Australian researchers have uncovered resistance mutations to Sotrovimab - a monoclonal antibody treatment developed to minimise the risk of severe COVID-19 in patients who have underlying health conditions.
Research led by the University of Sydney Institute for Infectious Diseases has reported genetic changes in the virus that causes COVID-19, associated with the development of resistance to Sotrovimab, in patients given the drug.
Sotrovimab is popular in Australia and is increasingly being used around the world because it is one of the few human-engineered monoclonal antibodies that can target Omicron, in addition to being used for other variants such as Delta. While evidence of Sotrovimab effectiveness to prevent severe COVID-19 has led to its approval for emergency use in the United States, Singapore, Europe and Canada, Australia was one of the first countries to issue formal regulatory approval.
It is believed this is the first time researchers have uncovered resistance in the clinic to Sotrovimab - which although uncommon, highlights the crucial role of surveillance. Sotrovimab neutralises SARS-CoV-2 predominantly by blocking entry of the virus into the host cell, binding to a particular region of the SARS-CoV-2 spike protein.
The world-first observational study published today in New England Journal of Medicine took place during the Delta outbreak in 2021, analysing the first 100 patients to receive Sotrovimab in Western Sydney.
Post-treatment follow-up was required in 23 patients with eight of those having remaining respiratory specimens that could be used in genomic analysis and four of these patients developing resistant mutations. The data showed persistence of viable SARS-CoV-2 in patients after Sotrovimab infusions and the rapid development of spike gene mutations associated with high-level Sotrovimab resistance in vitro.
Lead author Dr Rebecca Rockett from the Sydney Institute for Infectious Diseases, Faculty of Medicine and Health, said with the resistance that developed in a small number of patients came the potential for resistant viruses to spread.
"We discovered that the virus that causes COVID-19 can develop mutations within the patient several days after Sotrovimab treatment, which reduces the effectiveness of this treatment by greater than 100-fold," said Dr Rockett.
Key findings:
- The whole genome sequence of the virus that causes COVID-19 was analysed from patients before and after Sotrovimab treatment. Specific mutations within the drug's target site were uncovered that had previously been described in to confer resistance in laboratory culture systems.
- Resistance to Sotrovimab developed in a small number of patients 6-13 days after treatment.

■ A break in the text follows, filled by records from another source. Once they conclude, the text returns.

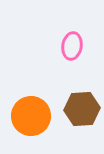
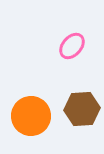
pink ellipse: rotated 32 degrees clockwise
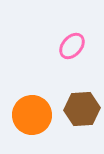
orange circle: moved 1 px right, 1 px up
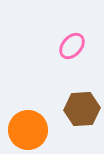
orange circle: moved 4 px left, 15 px down
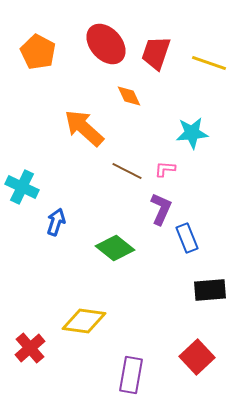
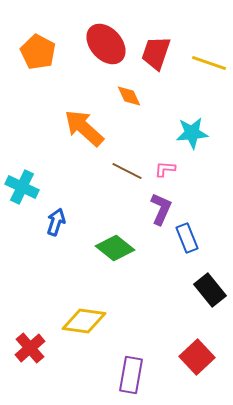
black rectangle: rotated 56 degrees clockwise
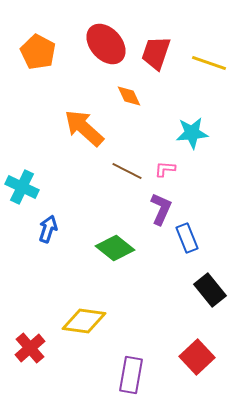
blue arrow: moved 8 px left, 7 px down
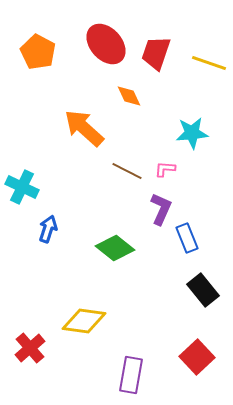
black rectangle: moved 7 px left
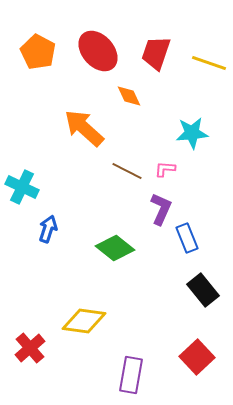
red ellipse: moved 8 px left, 7 px down
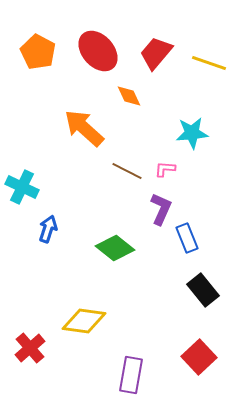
red trapezoid: rotated 21 degrees clockwise
red square: moved 2 px right
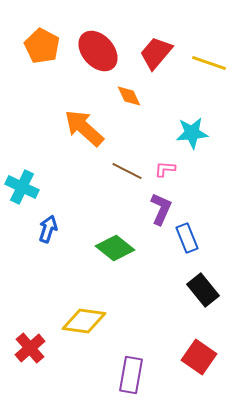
orange pentagon: moved 4 px right, 6 px up
red square: rotated 12 degrees counterclockwise
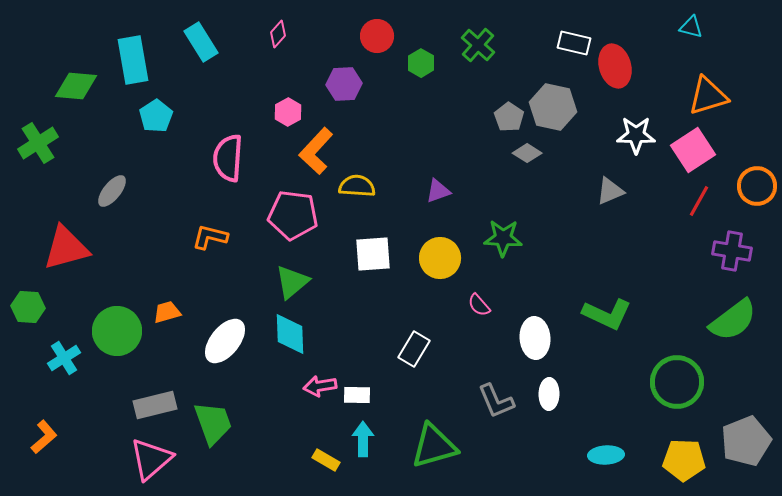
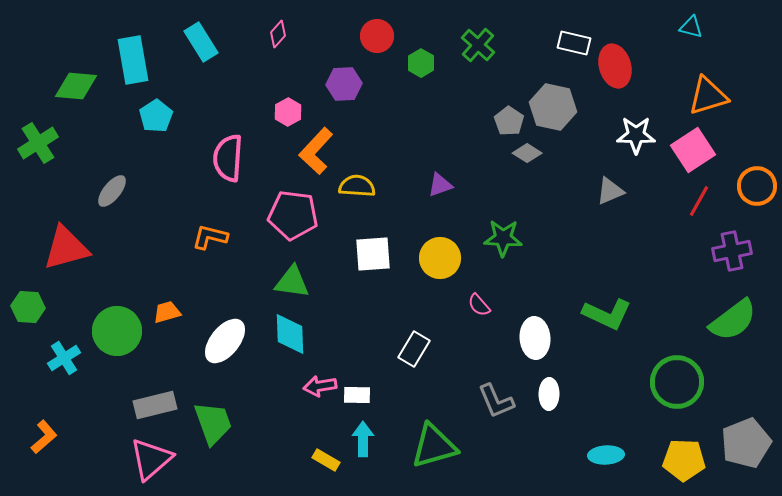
gray pentagon at (509, 117): moved 4 px down
purple triangle at (438, 191): moved 2 px right, 6 px up
purple cross at (732, 251): rotated 21 degrees counterclockwise
green triangle at (292, 282): rotated 48 degrees clockwise
gray pentagon at (746, 441): moved 2 px down
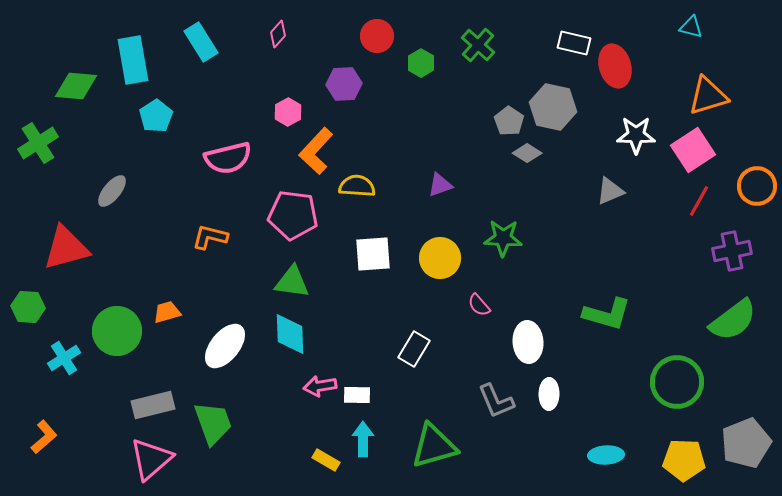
pink semicircle at (228, 158): rotated 108 degrees counterclockwise
green L-shape at (607, 314): rotated 9 degrees counterclockwise
white ellipse at (535, 338): moved 7 px left, 4 px down
white ellipse at (225, 341): moved 5 px down
gray rectangle at (155, 405): moved 2 px left
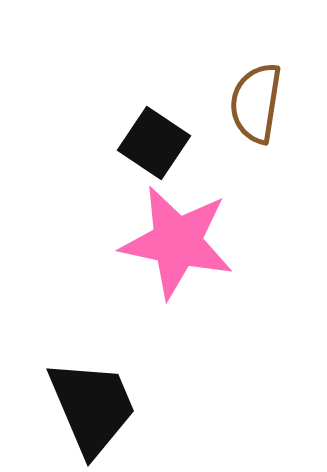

- The resistant virus could be grown in laboratory culture systems, which is a marker of virus fitness that demonstrates the virus can likely be transmitted to others.
- Post-market genomic surveillance of novel antiviral treatments is warranted to prevent resistant virus disseminating into the community without recognition.
- Using the SARS-CoV-2 genomes available from around the world, the researchers demonstrated that while resistance mutations are incredibly uncommon, in Australia we know they are particularly associated with Sotrovimab treatment.
Senior author Professor Vitali Sintchenko said genomic surveillance was prudent not only to minimise the risk of treatment failure but also the transmission of potentially resistant variants, given that the virus persisted in patients for up to 24 days after Sotrovimab treatment.
"Resistant virus samples could be readily grown in the laboratory, a marker that individuals who develop resistance may transmit the resistance virus to others," said Professor Sintchenko, also from the Sydney Institute for Infectious Diseases.
About the research
This is the first report of resistance to Sotrovimab in clinical cases, supporting the findings of previous research, that demonstrated mutations that conferred Sotrovimab resistance in laboratory culture systems and animal models.
Researchers in the new study sequenced the SARS-CoV-2 genome before patients were given the drug and then followed them through the course of the infection and could detect when the resistance mutations, in the virus genome, become dominant.
The researchers then investigated millions of international SARS-CoV-2 genomes to identify that this mutation is incredibly rare.
Dr Rockett concluded: "The rapid increase in the use of monoclonal antibodies to treat COVID-19 requires a similar increase in the surveillance for potential resistance mutations - this should help us detect resistance mutations earlier and prevent Sotrovimab, and other treatments, becoming a victim of their own success."
The paper includes co-authors from the University of Sydney Rebecca Rockett, Dominic Dwyer, Sharon Chen and Vitali Sintchenko.